When the church was established in Acts 2, his apostles knew that Jesus considered the temple his father's house. They knew that Jesus had been participating in temple worship all his life. They knew Jesus participated in synagogue worship all his life. They knew he had prophesied that they themselves would be kicked out of those synagogues for being his followers.

This early church met daily in the temple, wherein the joyful musical assemblies took place. Not one word was spoken against the temple assemblies. They also met in private homes. They met in synagogues (James 2 refers to "your synagogue", although most English translations hide this fact). They met beside rivers. They met in lecture halls. Later they met in underground cemeteries. Later still they built their own buildings for their meetings.

But in these earliest days, when the church existed only in the city of Jerusalem, the main meeting place was the temple.

When the church began to spread out and away from the city and its temple, the natural meeting place was the synagogue. It is here, in the synagogue, where the non-Jew learned "how to do church". And here, in the synagogue, instruments were not used. Not because of any command from God, but because of a human tradition.

Over the next few decades, the Gentile segment of the church outgrew the Jewish segment. This Gentile segment, for the most part, had never experienced instrumental praise in the name of Jesus; all they had ever been exposed to, as a norm, was non-instrumental praise. A couple of generations later, and the kids who had grown up non-instrumental developed the idea that the way they had personally always done things must be *the* way to do things.

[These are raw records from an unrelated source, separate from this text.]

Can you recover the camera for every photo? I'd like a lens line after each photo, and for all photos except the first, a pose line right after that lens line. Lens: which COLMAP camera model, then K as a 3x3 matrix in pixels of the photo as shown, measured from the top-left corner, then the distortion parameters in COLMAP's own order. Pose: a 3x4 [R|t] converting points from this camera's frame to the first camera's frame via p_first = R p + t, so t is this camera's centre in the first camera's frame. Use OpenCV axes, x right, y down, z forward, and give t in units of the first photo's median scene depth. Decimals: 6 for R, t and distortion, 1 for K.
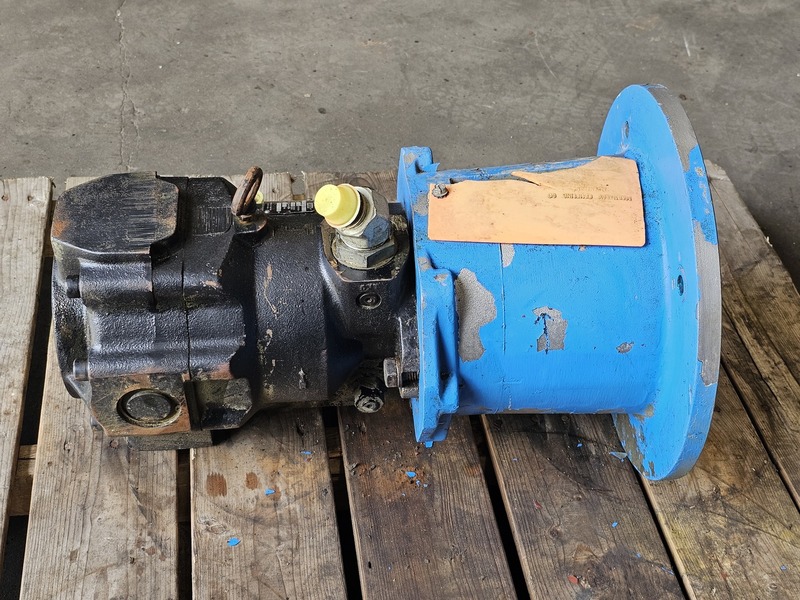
lens RADIAL K [[1162.7, 0, 400.0], [0, 1162.7, 300.0], [0, 0, 1]] dist [0.184965, -0.625204]
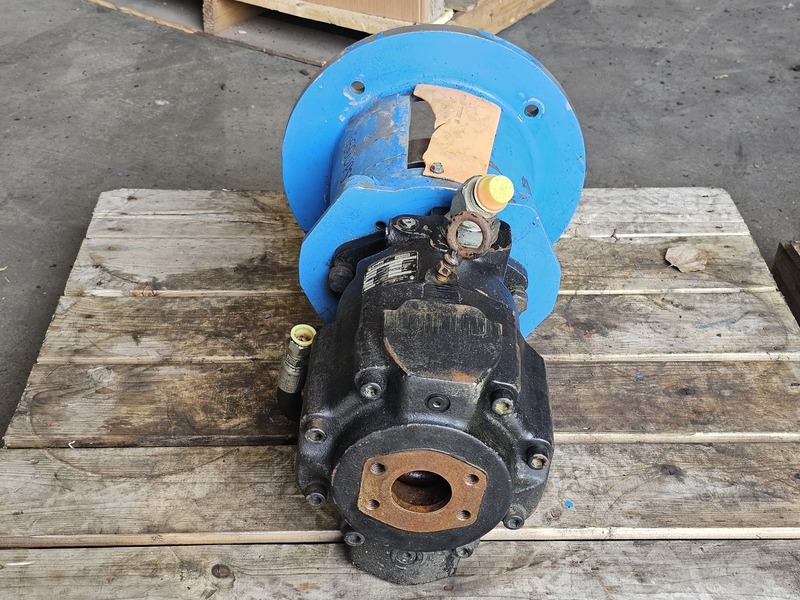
lens RADIAL K [[1162.7, 0, 400.0], [0, 1162.7, 300.0], [0, 0, 1]] dist [0.184965, -0.625204]
pose [[0.121547, -0.599268, 0.791267, -0.908619], [0.630857, 0.662096, 0.404534, -0.468121], [-0.766319, 0.450007, 0.458529, 0.504849]]
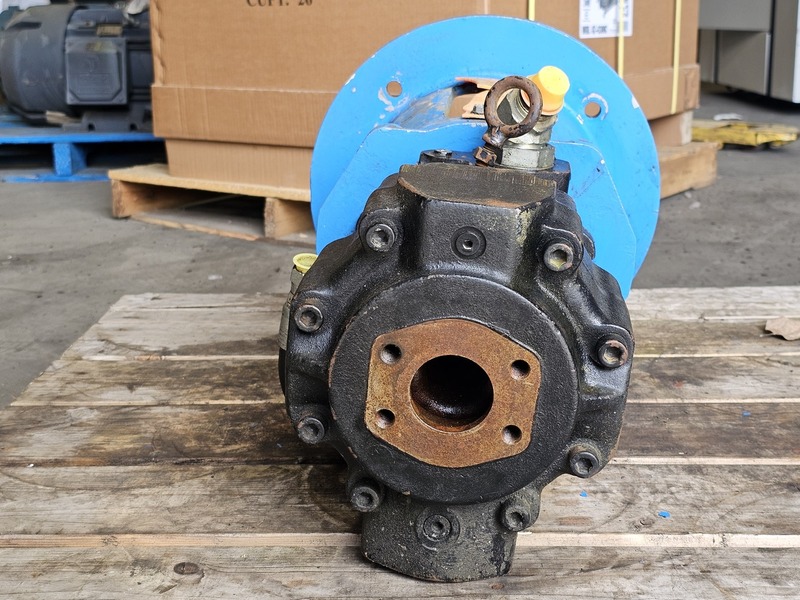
lens RADIAL K [[1138.0, 0, 401.4], [0, 1138.0, 286.6], [0, 0, 1]] dist [0.176589, -0.592208]
pose [[0.182573, -0.307483, 0.933874, -0.864515], [0.651175, 0.749467, 0.119461, -0.130518], [-0.736640, 0.586305, 0.337058, 0.745246]]
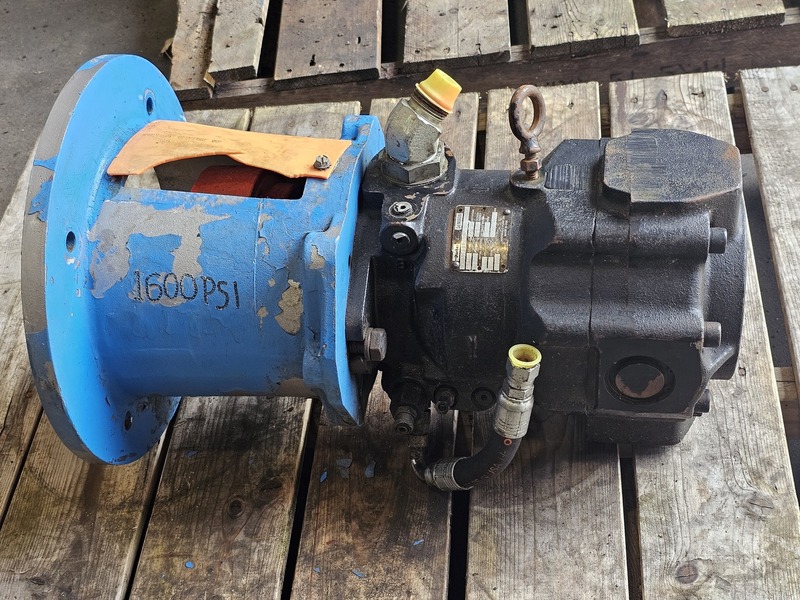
lens RADIAL K [[1166.5, 0, 385.0], [0, 1166.5, 324.8], [0, 0, 1]] dist [0.181077, -0.668925]
pose [[-0.967999, -0.108471, 0.226300, -0.222883], [0.223782, 0.035006, 0.974010, -0.918897], [-0.113573, 0.993483, -0.009612, 1.045544]]
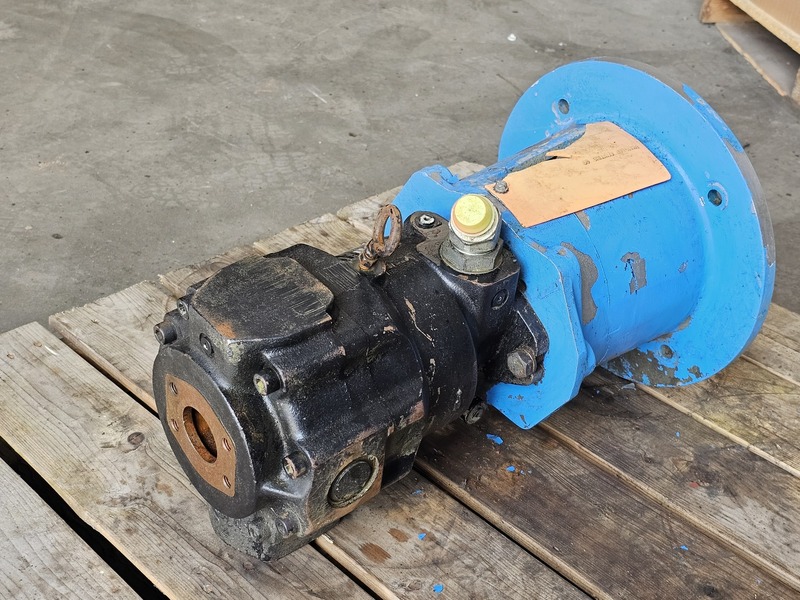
lens RADIAL K [[1156.2, 0, 406.9], [0, 1156.2, 290.2], [0, 0, 1]] dist [0.170724, -0.561587]
pose [[0.810195, -0.316878, 0.493124, -0.548450], [0.364614, 0.931158, -0.000700, -0.033654], [-0.458955, 0.180367, 0.869959, 0.116045]]
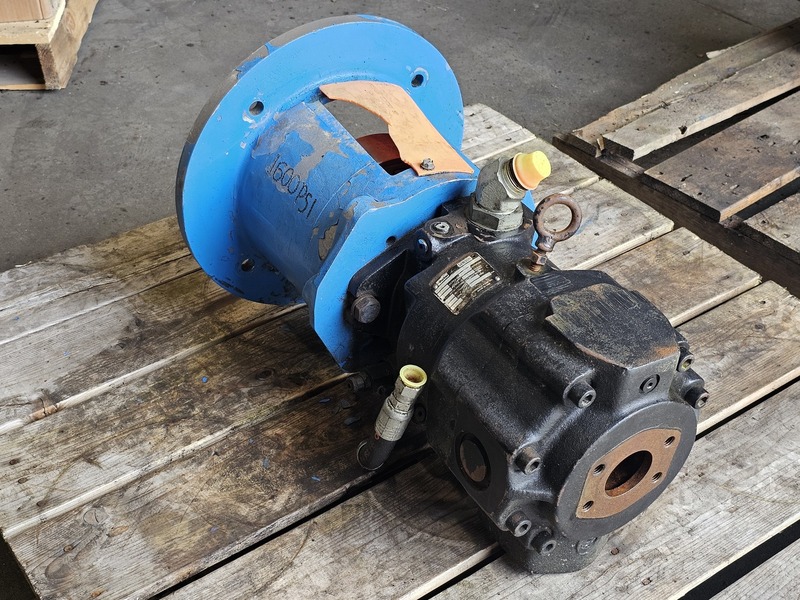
lens RADIAL K [[1162.7, 0, 400.0], [0, 1162.7, 300.0], [0, 0, 1]] dist [0.184965, -0.625204]
pose [[-0.453690, -0.587447, 0.670128, -0.730333], [0.553548, 0.403543, 0.728517, -0.814955], [-0.698391, 0.701469, 0.142097, 0.876713]]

When the Jewish population of Christians was snuffed out almost completely by the destruction in 70AD of the Jewish Temple and city of Jerusalem, these Gentile Christians seem to have gotten it in their heads that all things Jewish were condemned by God.

These two factors - "We've always been non-instrumental", and "God hates all things Jewish, including their instruments" - led the late first-century and early-second century churches to solidify on the Gentile/synagogue way of doing things. The Sabbath was Jewish; Sunday was the new Lord's Day. Instruments and joyful dancing and incense were Jewish; solemn head-bowing and sitting quietly is how Jesus wants us to assemble. Everyone contributing their spirit-gifting in the assembly was the mystical Jewish way of doing things; we Gentiles believe in logic and science and that requires the learned philosophers to teach the non-learned, in a lecture format.

Through the intervening centuries, and the Roman Catholic Church, we have inherited this Gentile mindset. And when we go looking in the scriptures, we bring our mindset with us, and gloss over the things that don't fit in with the "way we've always done them", and when we fail to find explicit teachings to support the way we've always done things, we turn to later, post-Bible writings, and sure enough, find support for what we believe.

Although this was long, it should help to explain why it was "the norm", by tradition, not command, for church music to be non-instrumental by the second century or so. This was not because of any command from God, but because of the natural progression of the church moving from the instrumental Jewish temple to the non-instrumental Jewish synagogue to the non-Jewish, non-instrumental assembly.

No command against instruments. No demand for instruments. Total freedom. But tradition, and the practical loss in history of the earlier tradition and the practical highlighting of the later one resulted in the norm for early Christianity to be non-instrumental.